French pharmaceutical company Hoechst Marion Roussel (later Sanofi-Aventis) began phase II/III clinical trials of telithromycin (HMR-3647) in 1998. Telithromycin was approved by the European Commission in July 2001 and subsequently went on sale in October 2001. In the US, telithromycin received U.S. Food and Drug Administration (FDA) approval on April 1, 2004 Telithromycin is the first ketolide antibiotic to enter clinical use and is sold under the brand name of Ketek. After significant controversy regarding safety and research fraud, the US Food and Drug Administration sharply curtailed the approved uses of the drug in 2007. Telithromycin is a semi-synthetic erythromycin derivative. It is created by substituting a ketogroup for the cladinose sugar and adding a carbamate ring in the lactone ring. An alkyl-aryl moiety is attached to this carbamate ring. Furthermore, the carbon at position 6 has been methylated, as is the case in clarithromycin, to achieve better acid-stability. For the treatment of Pneumococcal infection, acute sinusitis, acute bacterial tonsillitis, acute bronchitis and bronchiolitis, lower respiratory tract infection and lobar (pneumococcal) pneumonia. KETEK tablets contain telithromycin, a semisynthetic antibacterial in the ketolide class for oral administration. Telithromycin blocks protein synthesis by binding to domains II and V of 23S rRNA of the 50S ribosomal subunit. By binding at domain II, telithromycin retains activity against gram-positive cocci (e.g., Streptococcus pneumoniae) in the presence of resistance mediated by methylases (erm genes) that alter the domain V binding site of telithromycin. Telithromycin may also inhibit the assembly of nascent ribosomal units.
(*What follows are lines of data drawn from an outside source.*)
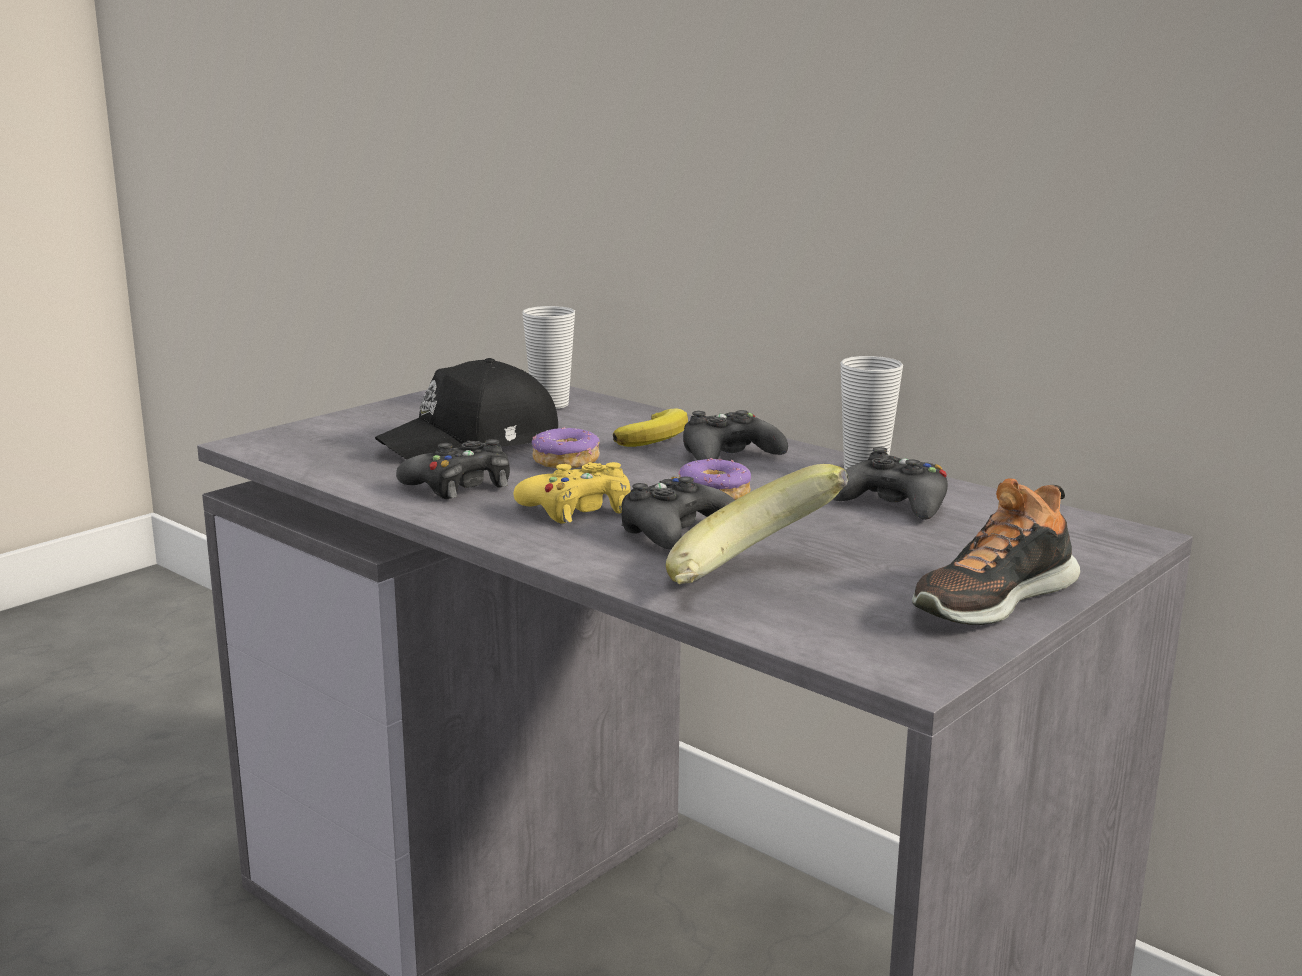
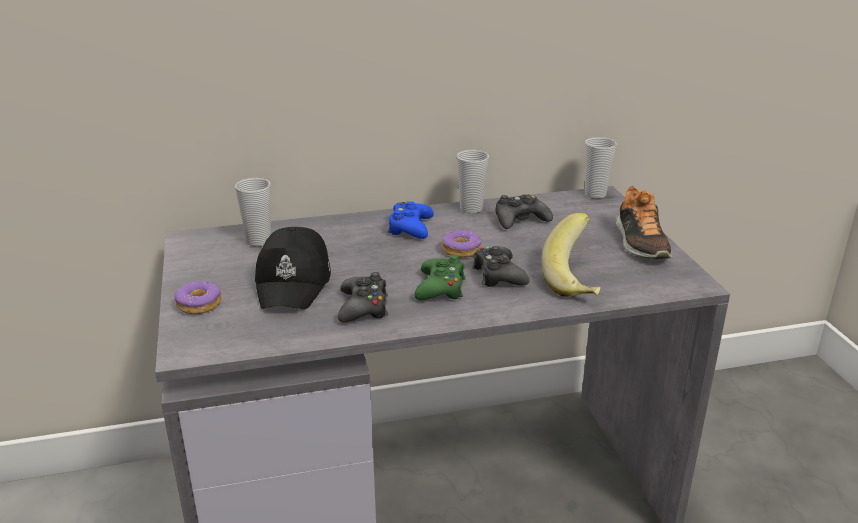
camera: 55 degrees left, 10 degrees up
(566, 461) = (364, 268): donut -> donut (199, 305)
(578, 509) = (440, 288): yellow game controller -> green game controller
(655, 435) = (355, 233): banana -> none
(729, 455) = (410, 228): black game controller -> blue game controller
(1118, 530) = (595, 194): none -> cup

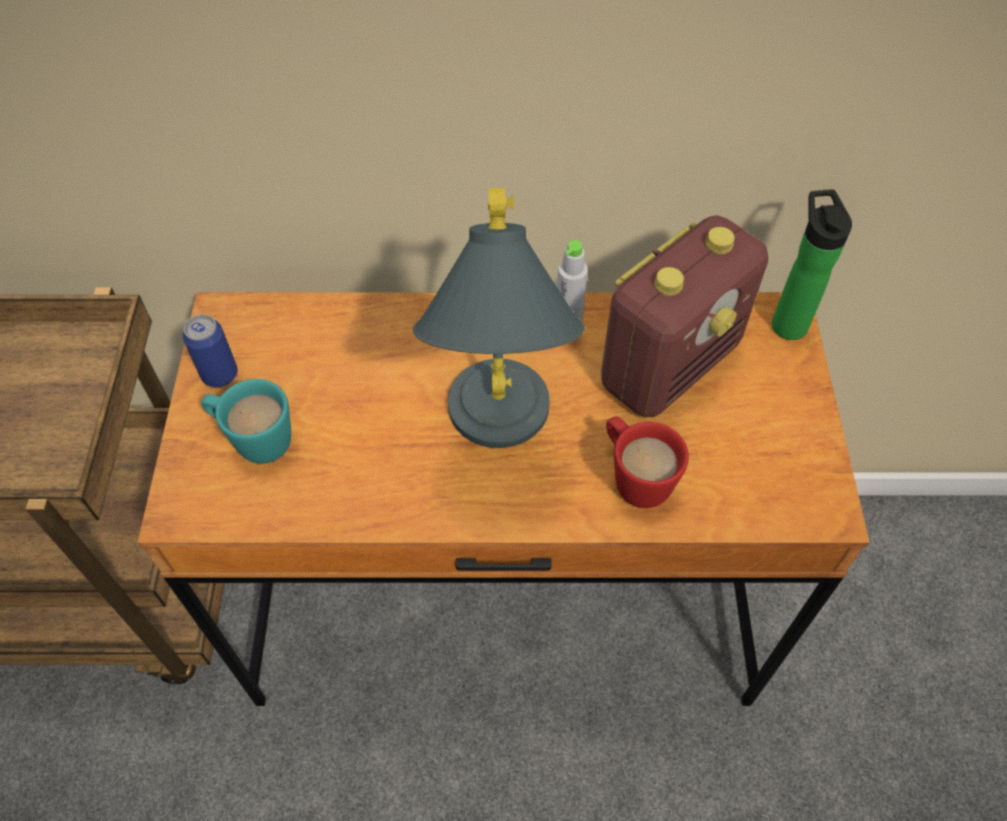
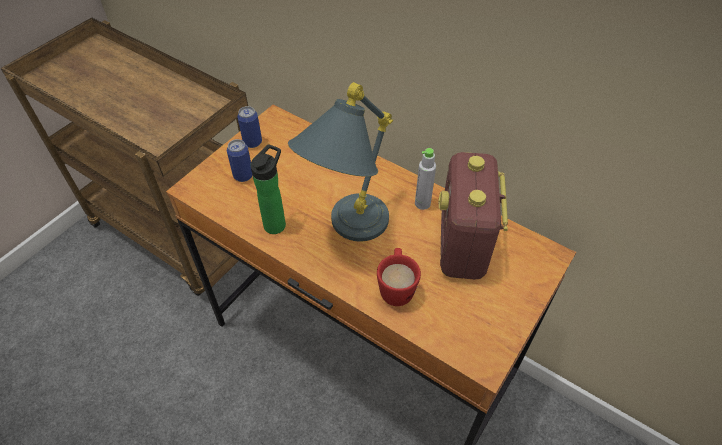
camera: 35 degrees right, 5 degrees down
(254, 439) = (243, 175): turquoise mug -> can
(670, 364) = (462, 246): radio -> radio turned 105 degrees clockwise
(787, 321) = (548, 259): bottle -> bottle (276, 223)

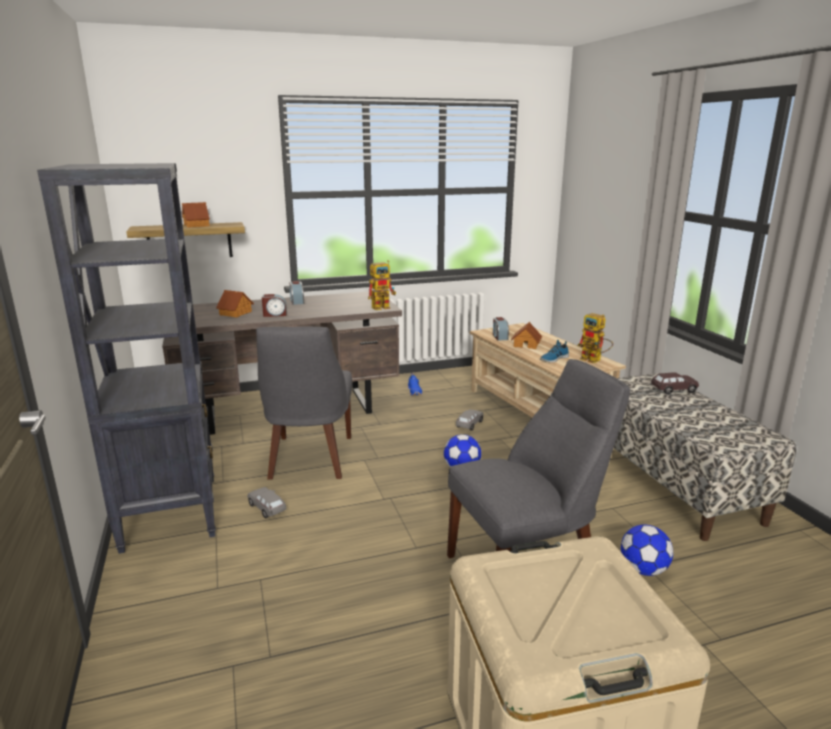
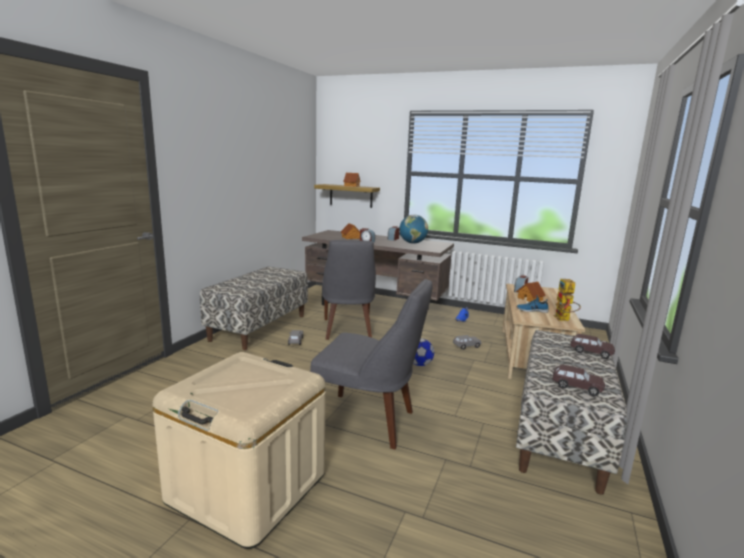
camera: 40 degrees right, 5 degrees down
(171, 512) = (259, 327): black bookcase -> bench
(309, 459) = (347, 330): grey chair -> grey chair turned 45 degrees counterclockwise
(336, 302) = (412, 243): none -> globe
(383, 307) = (433, 249): toy robot -> none
(643, 570) = (440, 459): football -> none
(731, 432) = (576, 387): none -> brown toy car

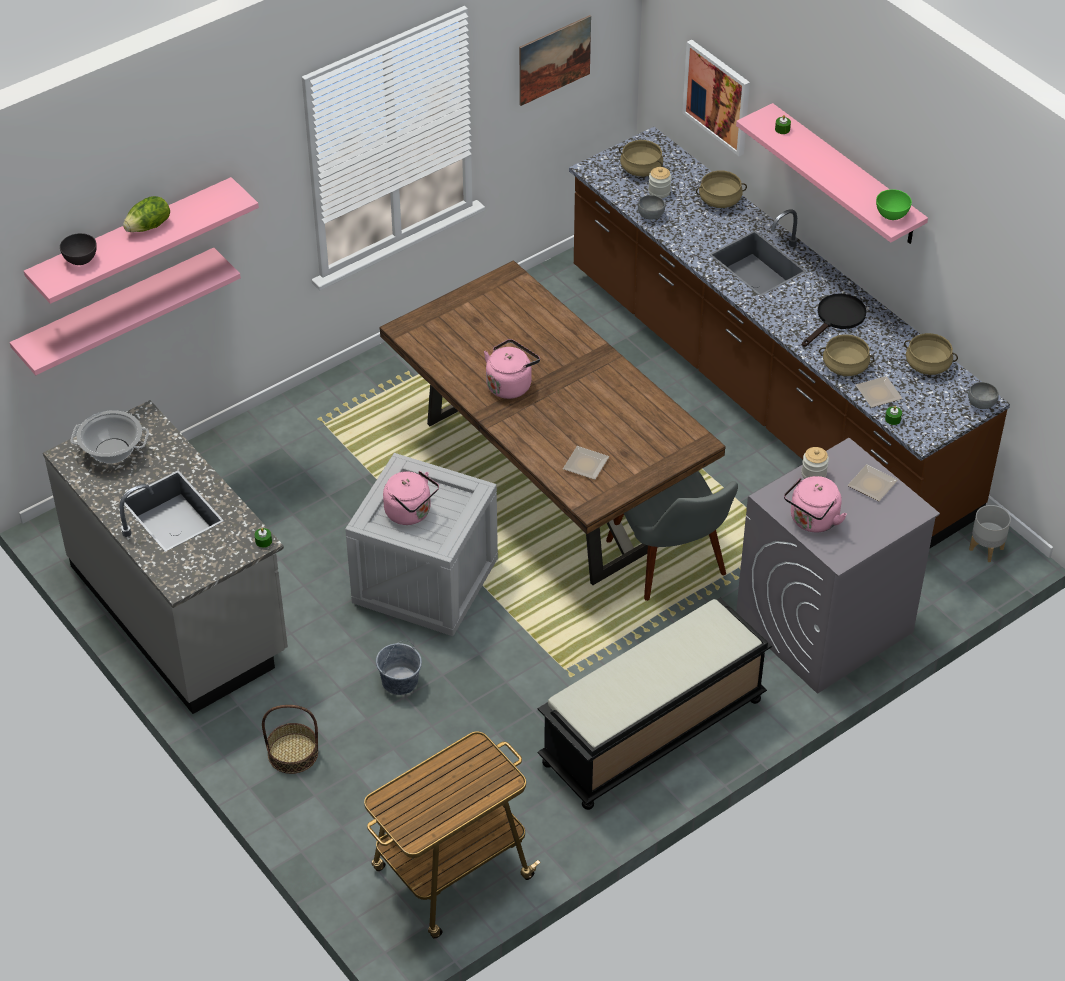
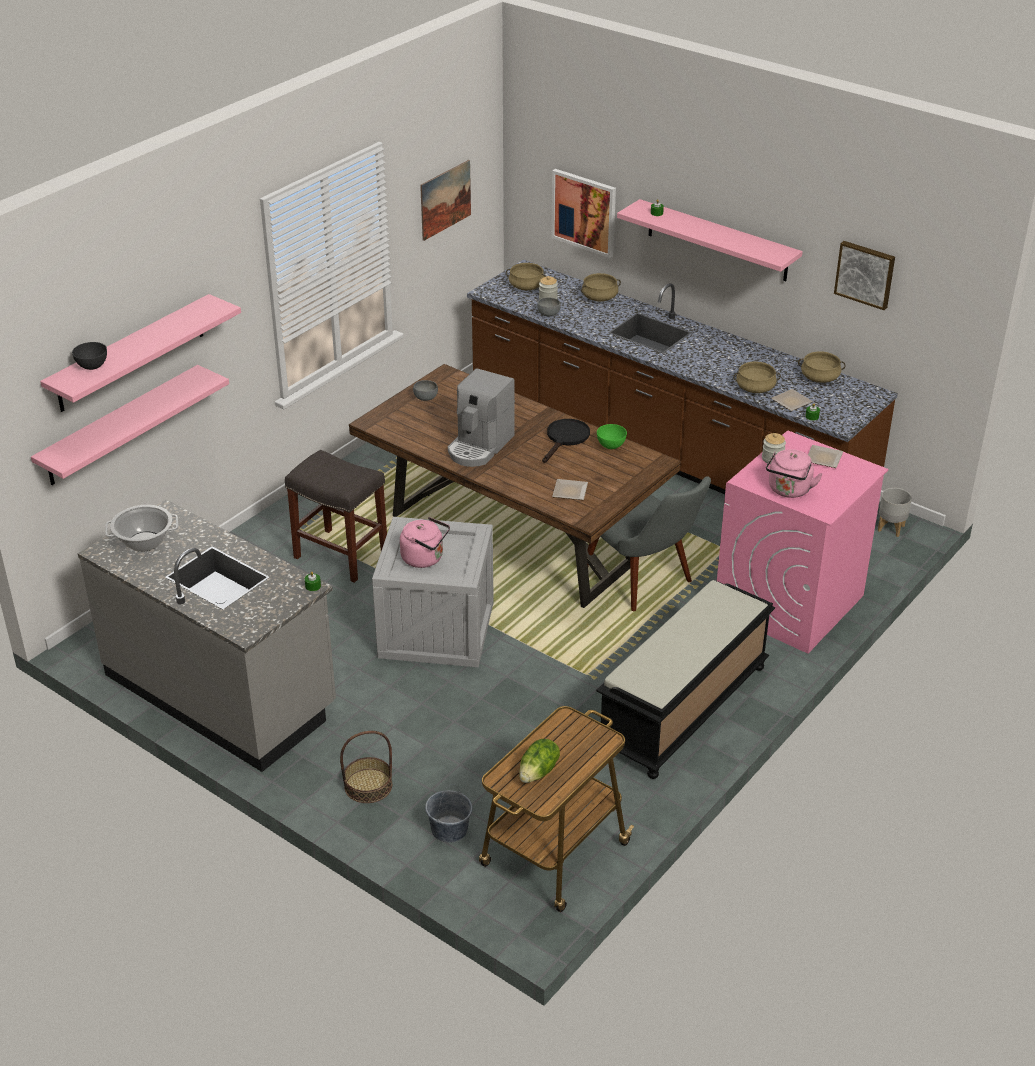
camera: 15 degrees left, 10 degrees down
(149, 226) = (147, 335): lettuce -> lettuce (539, 772)
(354, 464) = (339, 555): none -> grey stool
(399, 681) = (444, 710): grey bucket -> grey bucket (449, 830)
(510, 384) = (480, 446): pink kettle -> coffee machine
(823, 625) = (789, 603): grey washing machine -> pink washing machine
(837, 318) = (732, 359): black frying pan -> black frying pan (565, 438)
(891, 215) = (773, 253): green bowl -> green bowl (611, 445)
(981, 404) = (875, 396): grey bowl -> grey bowl (425, 398)
(988, 265) = (865, 274): none -> picture

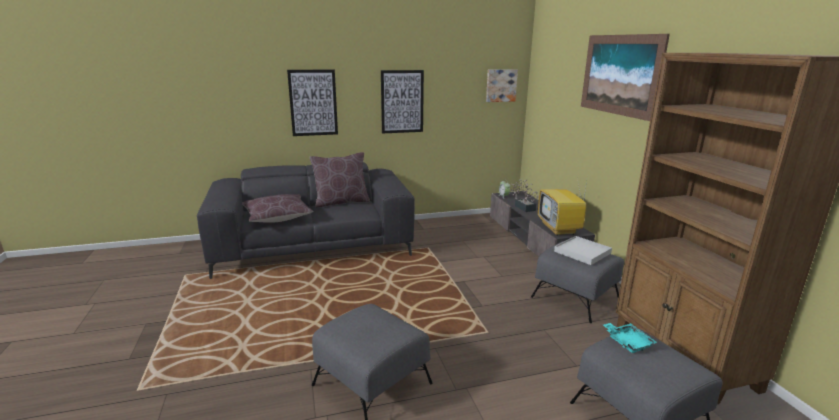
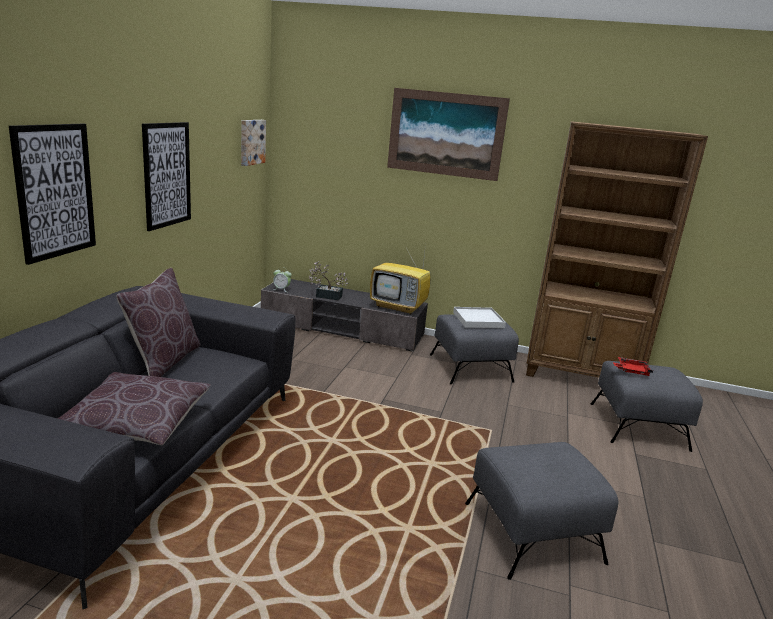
camera: 60 degrees left, 0 degrees up
(628, 342) = (631, 371): turquoise tray -> red tray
Dirithromycin (Dynabac) is a macrolide glycopeptide antibiotic used to treat different types of bacterial infections, such as bronchitis, pneumonia, tonsillitis, skin infections. Dirithromycin is a semi-synthetic derivative of erythromycin - the hemi-aminal resulting from the condensation of (9S)-erythromycyclamine with 2-(2-methoxyethoxy) acetaldehyde. Being unstable under both acidic and alkaline conditions, dirithromycin functions as a more lipid-soluble prodrug for (9S)-erythromycyclamine. Erythromycylamine exerts its activity by binding to the 50S ribosomal subunits of susceptible mircoorganisms resulting in inhibition of protein synthesis. Dirithromycin has been shown to be active against most strains of the following microorganisms both in vitro and in clinical infections: Staphylococcus aureus (methicillin-susceptible strains only), Streptococcus pneumoniae, Streptococcus pyogenes, Haemophilus influenzae, Legionella pneumophila, Moraxella catarrhalis, and Mycoplasma pneumoniae. Dirithromycin showed better activity in vitro against Campylobacter jejuni and Borrelia burgdorferi than erythromycin or clarithromycin but in general demonstrated less activity than erythromycin, clarithromycin, or azithromycin against a majority of microorganisms. The pharmacokinetic profile of dirithromycin has advantages over other microlides of once-daily dosing and high and prolonged tissue concentrations but adverse effect profiles similar to those of the other macrolides, with reported problems most often related to the gastrointestinal tract.

Sisomicin is a new broad-spectrum aminoglycoside most closely related structurally to gentamicin C1a. In vitro and in experimental infections, sisomicin has been found to be more potent than or nearly as potent as the most active of the other available aminoglycosides. Although susceptible to many (but not all) aminoglycoside-inactivating enzymes, sisomicin is active against many microorganisms that are resistant to other aminoglycosides by nonenzymatic mechanisms. Sisomicin has been shown to interact synergistically with various beta-lactam antibiotics against enterococci, staphylocicci, Enterobacteriaceae, and nonfermentative gram-negative bacilli. The pharmacokinetics and toxicity of sisomicin in humans appear to be similar to those of gentamicin, despite earlier reports of greater acute toxicity in animals. Sisomicin binds to 30s and 50s ribosomal subunits of susceptible bacteria disrupting protein synthesis, thus rendering the bacterial cell membrane defective.